What
to write about this week? What more
newsworthy topic than our breathtaking citron hillslopes, or the way the clouds
roll across the valley floor, then break against the Sierran spine? The sight of snow coating those gray granite
crags, bare so long that the newly white outlines against blue sky seem
hopelessly romantic?
You hear the wonder of it all spoken
in some circles. I myself don’t remember
a year like this one, but this is only my 23rd spring in this region. Early on in my tenure here I might have
missed a wonder-full spring from lack of familiarity.
A trip up Yokohl Valley would reveal
glaciers of wildflowers cascading down ravines, gleeful cows and calves up to their
shoulders in feed. Mustard, filaree,
fiddleneck, poppies, lupine, brodaiea, snow-in-the-mountains, monkeyflower in
the creeks and rocky crevices – all those names just scratching the surface of
what’s in bloom up there right now. Down
here on the valley floor so many plants are bursting forth in flower that
allergy sufferers are turning indoors in droves.

▶ EXERCISE TASKS
A - Retype the spring column word for word between "You hear the" and "lack of familiarity.", inclusive.
B - According to the spring column, how many springs has the writer spent in this region?
C - Sum up the spring column in two sentences.
The material after the spring column is not needed for any of this work.

▶ SUPPLIED MATERIAL
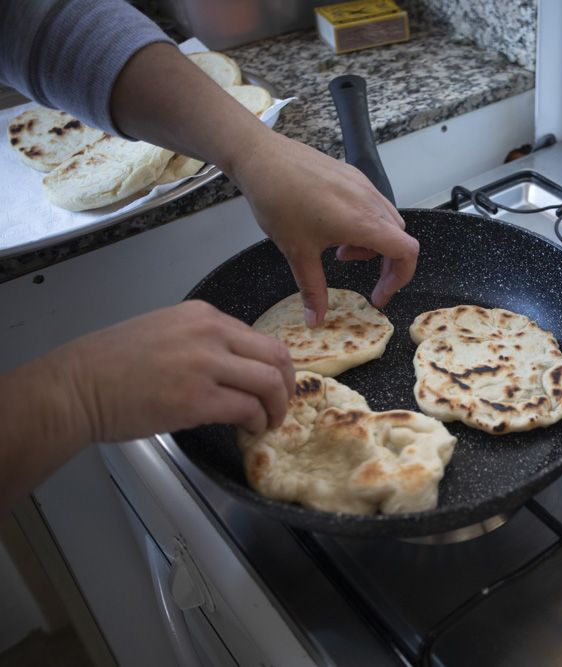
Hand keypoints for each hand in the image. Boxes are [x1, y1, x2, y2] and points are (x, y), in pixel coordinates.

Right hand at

▶ ANSWERS FOR THIS EXERCISE
A -
You hear the wonder of it all spoken
in some circles. I myself don’t remember
a year like this one, but this is only my 23rd spring in this region. Early on in my tenure here I might have
missed a wonder-full spring from lack of familiarity.

B - This is the writer's 23rd spring in the region.

C - The writer praises this spring's citron hillslopes, the clouds rolling across the valley, and new snow on the Sierran granite, and, after 23 springs in the region, doesn't remember a year like this one. Wildflowers cascade down the ravines of Yokohl Valley, where cows and calves stand shoulder-deep in feed, and on the valley floor so many plants are flowering that allergy sufferers are staying indoors.